- _Problem to work on_: Omit the pictures, and output the rest of the entries exactly as written.

[[ Information provided, beginning ]]

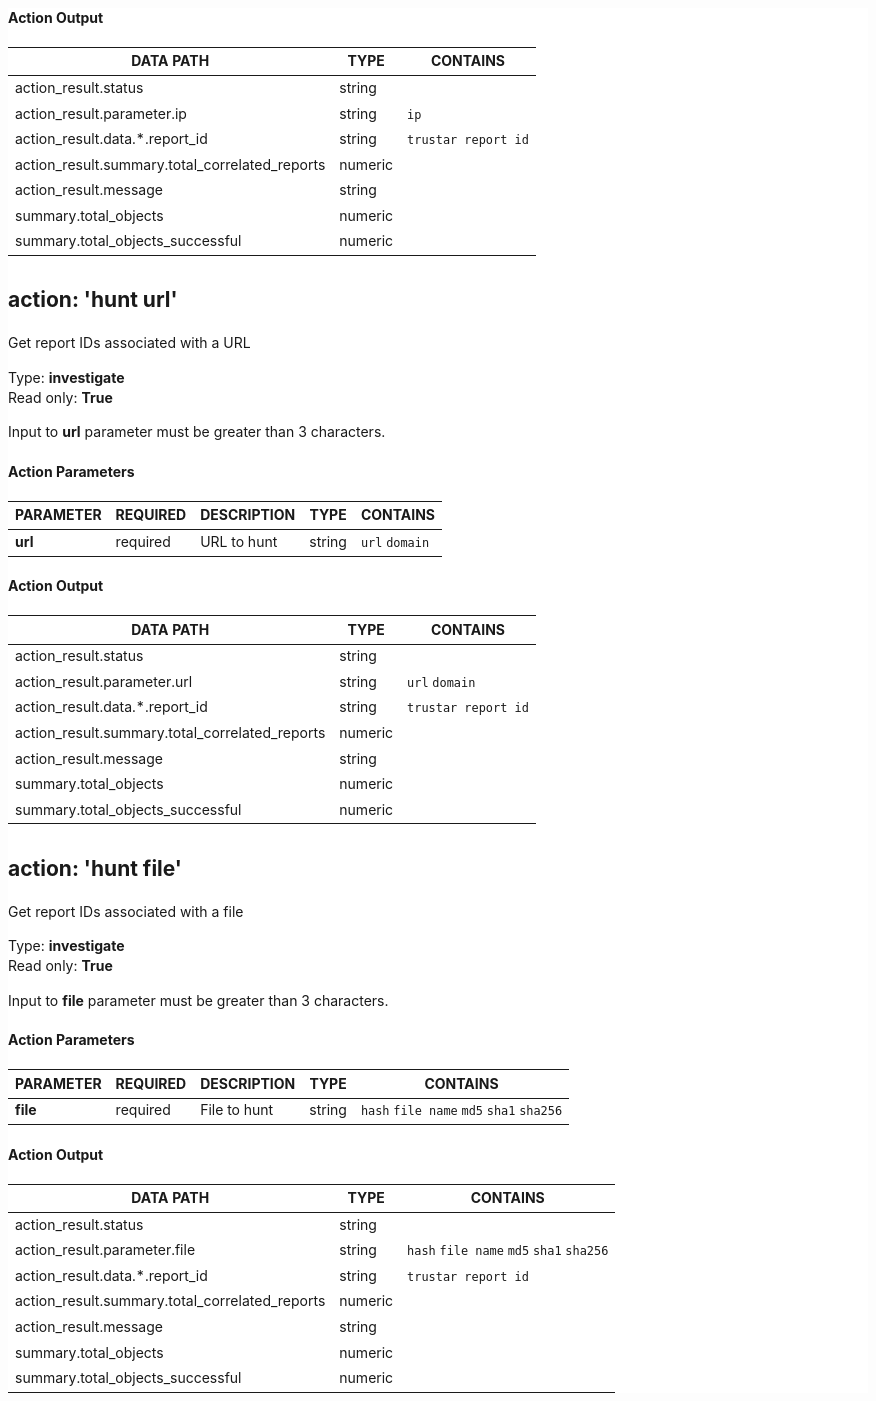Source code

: #### Action Output
DATA PATH | TYPE | CONTAINS
--------- | ---- | --------
action\_result\.status | string | 
action\_result\.parameter\.ip | string |  `ip` 
action\_result\.data\.\*\.report\_id | string |  `trustar report id` 
action\_result\.summary\.total\_correlated\_reports | numeric | 
action\_result\.message | string | 
summary\.total\_objects | numeric | 
summary\.total\_objects\_successful | numeric |   

## action: 'hunt url'
Get report IDs associated with a URL

Type: **investigate**  
Read only: **True**

Input to <b>url</b> parameter must be greater than 3 characters\.

#### Action Parameters
PARAMETER | REQUIRED | DESCRIPTION | TYPE | CONTAINS
--------- | -------- | ----------- | ---- | --------
**url** |  required  | URL to hunt | string |  `url`  `domain` 

#### Action Output
DATA PATH | TYPE | CONTAINS
--------- | ---- | --------
action\_result\.status | string | 
action\_result\.parameter\.url | string |  `url`  `domain` 
action\_result\.data\.\*\.report\_id | string |  `trustar report id` 
action\_result\.summary\.total\_correlated\_reports | numeric | 
action\_result\.message | string | 
summary\.total\_objects | numeric | 
summary\.total\_objects\_successful | numeric |   

## action: 'hunt file'
Get report IDs associated with a file

Type: **investigate**  
Read only: **True**

Input to <b>file</b> parameter must be greater than 3 characters\.

#### Action Parameters
PARAMETER | REQUIRED | DESCRIPTION | TYPE | CONTAINS
--------- | -------- | ----------- | ---- | --------
**file** |  required  | File to hunt | string |  `hash`  `file name`  `md5`  `sha1`  `sha256` 

#### Action Output
DATA PATH | TYPE | CONTAINS
--------- | ---- | --------
action\_result\.status | string | 
action\_result\.parameter\.file | string |  `hash`  `file name`  `md5`  `sha1`  `sha256` 
action\_result\.data\.\*\.report\_id | string |  `trustar report id` 
action\_result\.summary\.total\_correlated\_reports | numeric | 
action\_result\.message | string | 
summary\.total\_objects | numeric | 
summary\.total\_objects\_successful | numeric |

[[ Information provided, end ]]

- _Response to this task_:
Source code

: #### Action Output
DATA PATH | TYPE | CONTAINS
--------- | ---- | --------
action\_result\.status | string | 
action\_result\.parameter\.ip | string |  `ip` 
action\_result\.data\.\*\.report\_id | string |  `trustar report id` 
action\_result\.summary\.total\_correlated\_reports | numeric | 
action\_result\.message | string | 
summary\.total\_objects | numeric | 
summary\.total\_objects\_successful | numeric |   

## action: 'hunt url'
Get report IDs associated with a URL

Type: **investigate**  
Read only: **True**

Input to <b>url</b> parameter must be greater than 3 characters\.

#### Action Parameters
PARAMETER | REQUIRED | DESCRIPTION | TYPE | CONTAINS
--------- | -------- | ----------- | ---- | --------
**url** |  required  | URL to hunt | string |  `url`  `domain` 

#### Action Output
DATA PATH | TYPE | CONTAINS
--------- | ---- | --------
action\_result\.status | string | 
action\_result\.parameter\.url | string |  `url`  `domain` 
action\_result\.data\.\*\.report\_id | string |  `trustar report id` 
action\_result\.summary\.total\_correlated\_reports | numeric | 
action\_result\.message | string | 
summary\.total\_objects | numeric | 
summary\.total\_objects\_successful | numeric |   

## action: 'hunt file'
Get report IDs associated with a file

Type: **investigate**  
Read only: **True**

Input to <b>file</b> parameter must be greater than 3 characters\.

#### Action Parameters
PARAMETER | REQUIRED | DESCRIPTION | TYPE | CONTAINS
--------- | -------- | ----------- | ---- | --------
**file** |  required  | File to hunt | string |  `hash`  `file name`  `md5`  `sha1`  `sha256` 

#### Action Output
DATA PATH | TYPE | CONTAINS
--------- | ---- | --------
action\_result\.status | string | 
action\_result\.parameter\.file | string |  `hash`  `file name`  `md5`  `sha1`  `sha256` 
action\_result\.data\.\*\.report\_id | string |  `trustar report id` 
action\_result\.summary\.total\_correlated\_reports | numeric | 
action\_result\.message | string | 
summary\.total\_objects | numeric | 
summary\.total\_objects\_successful | numeric |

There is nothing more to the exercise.